For obvious reasons, Kyler Murray has been the story of the week. But Clayton Tune -- put in a tough spot in Cleveland for his first NFL start, missing key offensive skill players and having the offensive line play below what it had shown this season -- is quietly returning to life as a backup for the next chance to get on the field.
"I'm in the same spot I was before," Tune said. "Just preparing to play. Honestly, I'm hungrier for another opportunity to play."
His debut couldn't have gotten more sideways. He finished 11-of-20 for 58 yards, throwing two interceptions, losing a fumble and getting sacked seven times in a 27-0 loss. Yet Jonathan Gannon talked about how Tune remained steady emotionally throughout the game.
"I've been in that position before and I've found that remaining calm is the best way to go about it," Tune said. "I've done the opposite.
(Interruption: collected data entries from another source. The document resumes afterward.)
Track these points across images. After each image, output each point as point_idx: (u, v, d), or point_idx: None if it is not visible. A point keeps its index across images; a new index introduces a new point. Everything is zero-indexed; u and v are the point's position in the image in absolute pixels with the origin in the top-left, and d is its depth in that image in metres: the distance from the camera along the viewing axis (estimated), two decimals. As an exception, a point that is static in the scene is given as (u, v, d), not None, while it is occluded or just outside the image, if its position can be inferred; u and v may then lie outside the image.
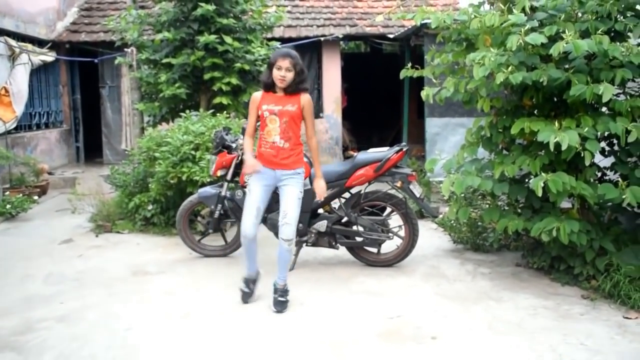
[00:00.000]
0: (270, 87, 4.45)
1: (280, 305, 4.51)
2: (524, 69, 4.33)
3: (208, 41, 7.19)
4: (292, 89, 4.39)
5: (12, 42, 9.77)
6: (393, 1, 12.73)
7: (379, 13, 11.99)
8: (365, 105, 14.78)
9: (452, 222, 6.04)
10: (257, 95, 4.51)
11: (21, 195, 8.23)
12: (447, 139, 8.39)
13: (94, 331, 4.23)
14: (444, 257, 5.91)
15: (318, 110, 11.92)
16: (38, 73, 11.00)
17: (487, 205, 5.76)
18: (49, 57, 11.06)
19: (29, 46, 10.38)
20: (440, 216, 6.57)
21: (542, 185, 4.22)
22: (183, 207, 6.04)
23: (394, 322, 4.30)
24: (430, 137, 8.45)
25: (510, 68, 4.22)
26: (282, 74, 4.29)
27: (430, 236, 6.48)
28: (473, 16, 4.69)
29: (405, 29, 9.98)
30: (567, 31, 4.19)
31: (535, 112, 4.90)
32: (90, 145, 12.73)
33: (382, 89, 15.26)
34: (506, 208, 5.27)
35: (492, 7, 5.11)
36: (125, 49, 8.52)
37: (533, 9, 4.52)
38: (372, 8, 12.47)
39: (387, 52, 14.24)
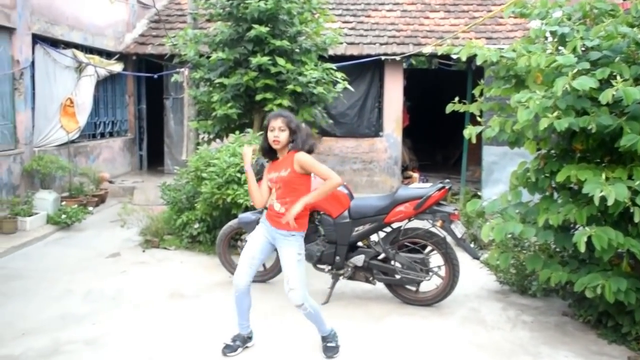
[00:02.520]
0: (267, 152, 4.30)
1: (331, 350, 4.35)
2: (572, 113, 4.04)
3: (261, 62, 7.18)
4: (291, 150, 4.16)
5: (79, 55, 10.08)
6: (460, 19, 12.40)
7: (445, 31, 11.73)
8: (430, 123, 14.48)
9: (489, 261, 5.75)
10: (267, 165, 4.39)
11: (77, 205, 8.45)
12: (505, 169, 8.05)
13: (118, 358, 4.24)
14: (486, 299, 5.63)
15: (377, 130, 11.76)
16: (105, 83, 11.33)
17: (535, 248, 5.46)
18: (115, 69, 11.36)
19: (96, 58, 10.69)
20: (485, 255, 6.27)
21: (586, 239, 3.92)
22: (223, 232, 6.03)
23: (419, 374, 4.10)
24: (487, 166, 8.15)
25: (556, 113, 3.95)
26: (275, 134, 4.10)
27: (475, 273, 6.18)
28: (521, 53, 4.44)
29: (469, 50, 9.68)
30: (621, 75, 3.90)
31: (587, 156, 4.57)
32: (153, 154, 13.02)
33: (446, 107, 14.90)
34: (552, 255, 4.96)
35: (546, 40, 4.81)
36: (179, 68, 8.63)
37: (587, 49, 4.22)
38: (439, 26, 12.19)
39: (454, 70, 13.91)
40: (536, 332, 4.86)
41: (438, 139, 15.08)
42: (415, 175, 12.07)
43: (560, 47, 4.36)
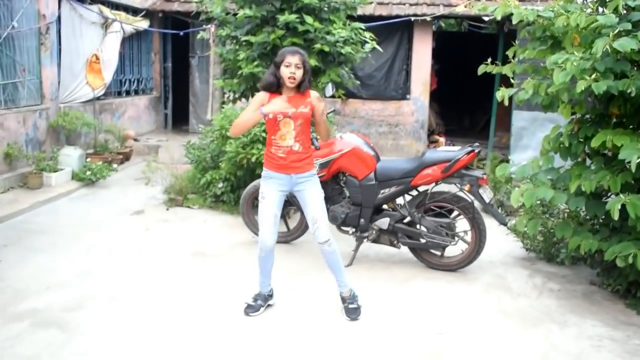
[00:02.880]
0: (274, 87, 4.10)
1: (354, 312, 4.30)
2: (610, 76, 3.88)
3: (288, 20, 7.01)
4: (302, 89, 4.08)
5: (106, 11, 10.00)
6: (493, -20, 12.03)
7: (477, -7, 11.40)
8: (457, 87, 14.20)
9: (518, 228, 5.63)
10: (264, 96, 4.11)
11: (102, 162, 8.47)
12: (535, 135, 7.90)
13: (138, 316, 4.25)
14: (512, 266, 5.55)
15: (405, 92, 11.57)
16: (130, 40, 11.27)
17: (564, 215, 5.34)
18: (141, 26, 11.26)
19: (122, 15, 10.61)
20: (512, 221, 6.16)
21: (620, 207, 3.80)
22: (247, 192, 5.99)
23: (442, 340, 4.04)
24: (516, 131, 7.97)
25: (594, 75, 3.79)
26: (292, 70, 3.96)
27: (501, 240, 6.08)
28: (560, 12, 4.25)
29: (502, 12, 9.40)
30: (665, 37, 3.72)
31: (623, 121, 4.41)
32: (178, 113, 12.99)
33: (476, 71, 14.57)
34: (582, 223, 4.85)
35: (585, 0, 4.62)
36: (205, 25, 8.49)
37: (628, 9, 4.02)
38: (471, -13, 11.84)
39: (485, 33, 13.58)
40: (563, 300, 4.77)
41: (466, 104, 14.79)
42: (442, 139, 11.88)
43: (600, 8, 4.15)
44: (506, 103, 4.72)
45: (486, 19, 9.95)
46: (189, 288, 4.78)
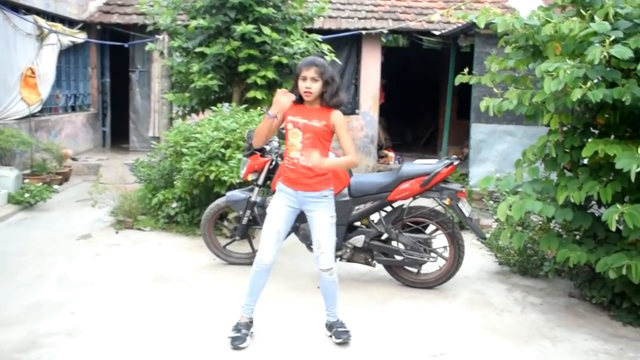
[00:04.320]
0: (300, 99, 3.84)
1: (344, 334, 3.99)
2: (602, 85, 3.80)
3: (245, 31, 6.74)
4: (323, 103, 3.80)
5: (41, 22, 9.42)
6: (438, -5, 12.14)
7: (423, 7, 11.48)
8: (401, 102, 14.24)
9: (499, 242, 5.52)
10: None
11: (41, 183, 7.89)
12: (493, 147, 7.87)
13: (104, 351, 3.83)
14: (488, 281, 5.42)
15: (354, 107, 11.47)
16: (67, 54, 10.66)
17: (539, 227, 5.25)
18: (79, 39, 10.70)
19: (59, 26, 10.02)
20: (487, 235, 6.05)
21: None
22: (209, 211, 5.64)
23: (438, 362, 3.83)
24: (475, 144, 7.92)
25: (589, 83, 3.69)
26: (307, 85, 3.71)
27: (472, 253, 5.95)
28: (544, 21, 4.16)
29: (452, 26, 9.43)
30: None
31: (608, 132, 4.35)
32: (117, 130, 12.38)
33: (418, 86, 14.70)
34: (563, 235, 4.76)
35: (562, 11, 4.56)
36: (157, 35, 8.10)
37: (616, 17, 3.96)
38: (417, 2, 11.91)
39: (425, 48, 13.69)
40: (548, 314, 4.66)
41: (408, 119, 14.86)
42: (391, 154, 11.84)
43: (584, 13, 4.08)
44: (490, 113, 4.59)
45: (436, 32, 9.93)
46: (158, 318, 4.37)
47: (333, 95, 3.77)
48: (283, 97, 3.74)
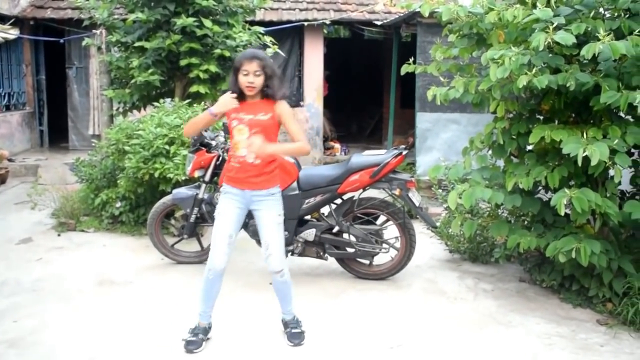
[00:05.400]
0: (239, 94, 3.70)
1: (297, 337, 3.90)
2: (547, 71, 3.83)
3: (185, 24, 6.56)
4: (265, 96, 3.69)
5: (-31, 18, 8.99)
6: (379, -14, 12.15)
7: (365, -2, 11.44)
8: (344, 93, 14.24)
9: (450, 229, 5.55)
10: (229, 96, 3.69)
11: (-25, 186, 7.54)
12: (438, 136, 7.93)
13: (51, 362, 3.67)
14: (440, 269, 5.44)
15: (298, 99, 11.38)
16: (-1, 51, 10.22)
17: (488, 214, 5.30)
18: (11, 34, 10.24)
19: (-12, 22, 9.59)
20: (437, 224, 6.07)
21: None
22: (155, 210, 5.48)
23: (396, 354, 3.80)
24: (421, 133, 7.97)
25: (534, 70, 3.72)
26: (250, 79, 3.58)
27: (423, 242, 5.97)
28: (488, 9, 4.18)
29: (394, 15, 9.45)
30: (596, 30, 3.72)
31: (553, 117, 4.41)
32: (56, 129, 11.96)
33: (361, 76, 14.71)
34: (511, 221, 4.82)
35: (503, -1, 4.58)
36: (94, 30, 7.82)
37: (557, 4, 4.00)
38: (358, -8, 11.88)
39: (367, 38, 13.70)
40: (500, 299, 4.70)
41: (352, 110, 14.88)
42: (337, 146, 11.82)
43: (526, 1, 4.10)
44: (437, 102, 4.58)
45: (378, 23, 9.93)
46: (103, 323, 4.21)
47: (279, 89, 3.68)
48: (230, 100, 3.62)
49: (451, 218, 5.16)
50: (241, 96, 3.68)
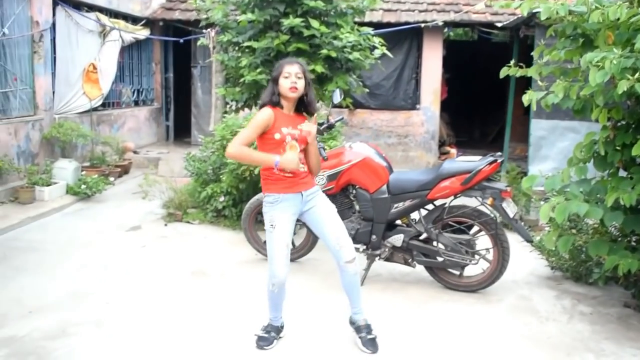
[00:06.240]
0: (276, 104, 3.64)
1: (372, 344, 3.80)
2: (654, 76, 3.46)
3: (293, 24, 6.64)
4: (300, 109, 3.71)
5: (104, 19, 9.66)
6: (504, -13, 11.66)
7: (488, -1, 11.04)
8: (468, 97, 13.80)
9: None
10: (270, 112, 3.58)
11: (98, 175, 8.08)
12: (554, 144, 7.46)
13: (127, 346, 3.82)
14: (537, 286, 5.10)
15: (414, 102, 11.18)
16: (130, 50, 10.93)
17: (594, 231, 4.89)
18: (141, 35, 10.92)
19: (121, 23, 10.26)
20: (537, 238, 5.70)
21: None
22: (249, 206, 5.59)
23: (467, 371, 3.61)
24: (535, 141, 7.54)
25: (637, 74, 3.37)
26: (293, 80, 3.53)
27: (524, 257, 5.65)
28: (593, 7, 3.84)
29: (516, 17, 9.02)
30: None
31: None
32: (180, 124, 12.62)
33: (487, 80, 14.16)
34: (615, 240, 4.40)
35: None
36: (206, 30, 8.13)
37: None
38: (481, -7, 11.49)
39: (495, 41, 13.19)
40: (596, 325, 4.32)
41: (476, 115, 14.39)
42: (453, 151, 11.48)
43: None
44: (534, 107, 4.29)
45: (499, 24, 9.52)
46: (188, 313, 4.35)
47: (314, 100, 3.69)
48: (297, 161, 3.57)
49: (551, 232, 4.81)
50: (279, 105, 3.65)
There were times in college when I didn't necessarily handle it that way and it does nothing to help anybody. I just kind of learned. So it's a little bit of who I am and a little of that I've been in that spot before."
The rookie said after such a game, he talks to his brothers as well as former NFL QB (and Carson's brother) Jordan Palmer, who trained Tune for the Scouting combine. But Tune isn't calling anyone, they call him. Tune knows as hard of a step as it was to take against the Browns, it was just a step in his development.
So this week, as Murray ramps up for his first start, Tune got into the Browns tape -- more than he might've in previous weeks, for obvious reasons -- although it has been more to see technique and mechanics like footwork and throwing motion rather than schematically what went wrong.
Tune just wants to improve as he waits for that next chance to be on the field.
"Certainly there is room for improvement, from him, from me, from all of us," offensive coordinator Drew Petzing said. "But we see him every day in practice, we see him on the field and it was great to see him get a little game experience.
"But that's never going to be a finished product – that's true of everyone in that locker room."